4. Passover of 33 A.D., which was the time of Jesus' crucifixion.
These beginning points all manifest important end points 40 years later. The first cycle ends in September of 66 A.D. Though Josephus tells us that the beginning of the great revolt began at Passover of 66, the actual outbreak of violence, in terms of war, occurred at the time of the feast of Tabernacles (Sept/Oct). This was when the Judeans actually destroyed Rome's 12th Legion under Cestius Gallus, the Syrian President. This is recorded by Josephus in Wars of the Jews, II, xix.
During that first conflict, the Roman army at first had nearly taken the city of Jerusalem, but some communication problem made them withdraw before claiming victory. It was during the retreat that the Legion was destroyed.

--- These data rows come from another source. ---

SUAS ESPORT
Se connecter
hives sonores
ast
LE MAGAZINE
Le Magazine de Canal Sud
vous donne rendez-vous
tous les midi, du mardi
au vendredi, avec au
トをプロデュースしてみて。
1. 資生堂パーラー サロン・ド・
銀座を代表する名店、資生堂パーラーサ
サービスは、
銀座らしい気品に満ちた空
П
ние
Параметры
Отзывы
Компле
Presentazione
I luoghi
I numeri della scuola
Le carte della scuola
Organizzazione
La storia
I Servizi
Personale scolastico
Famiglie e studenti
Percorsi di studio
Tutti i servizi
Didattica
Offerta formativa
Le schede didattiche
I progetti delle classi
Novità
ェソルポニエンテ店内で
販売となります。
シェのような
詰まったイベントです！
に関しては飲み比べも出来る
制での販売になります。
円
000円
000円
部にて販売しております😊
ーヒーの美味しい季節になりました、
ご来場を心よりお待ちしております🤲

It may be that God caused the Roman Legion to withdraw in order to allow the Christians in Jerusalem to leave the city before Jesus' prophecies about its destruction were fulfilled. All we know is what Eusebius tells us in Ecclesiastical History, III, 5,
"Further, the members of the Jerusalem church, by means of an oracle given by revelation to acceptable persons there, were ordered to leave the City before the war began and settle in a town in Perea called Pella. To Pella, those who believed in Christ migrated from Jerusalem; and as if holy men had utterly abandoned the royal metropolis of the Jews and the entire Jewish land, the judgment of God at last overtook them for their abominable crimes against Christ and His apostles, completely blotting out that wicked generation from among men."

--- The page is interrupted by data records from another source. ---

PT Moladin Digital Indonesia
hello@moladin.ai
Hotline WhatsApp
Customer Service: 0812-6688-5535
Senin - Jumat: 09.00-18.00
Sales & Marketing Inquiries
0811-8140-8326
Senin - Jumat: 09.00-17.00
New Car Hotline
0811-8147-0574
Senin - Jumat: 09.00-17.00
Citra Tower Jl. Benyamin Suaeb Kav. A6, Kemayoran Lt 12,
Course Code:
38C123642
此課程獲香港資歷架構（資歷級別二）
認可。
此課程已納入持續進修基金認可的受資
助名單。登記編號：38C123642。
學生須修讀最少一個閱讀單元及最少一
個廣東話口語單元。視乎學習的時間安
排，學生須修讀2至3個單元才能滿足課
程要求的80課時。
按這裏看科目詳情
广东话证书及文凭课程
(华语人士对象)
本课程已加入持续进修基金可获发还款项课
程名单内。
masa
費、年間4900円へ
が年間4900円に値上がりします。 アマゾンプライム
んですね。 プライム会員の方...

Eusebius did not define what he meant by "before the war began." Was this before the 12th Legion was destroyed? Or was it the inevitable war that came in 67 A.D. when Rome brought retribution to avenge the 12th Legion? Whatever the case, the Jerusalem church remembered Jesus' words, and apparently also received prophetic utterances at the point of danger, which told them not only to leave but also where to go. They went to Perea, which was beyond the Jordan River. In other words, they left Judea altogether. See the map at:
https://www.gods-kingdom-ministries.net/files/1913/4817/6961/Palestine.pdf
Looking ahead to today, I believe that a similar evacuation will take place among the Christians in the present-day Israeli state who take heed to the prophetic word today. Those who do not do so will probably suffer the fate of the rest of the population when Jerusalem is destroyed again for the final time. When that day arrives, then will the prophecy of Jeremiah 19:11 be fulfilled, and Jerusalem will be destroyed in such a way that it will never again be rebuilt.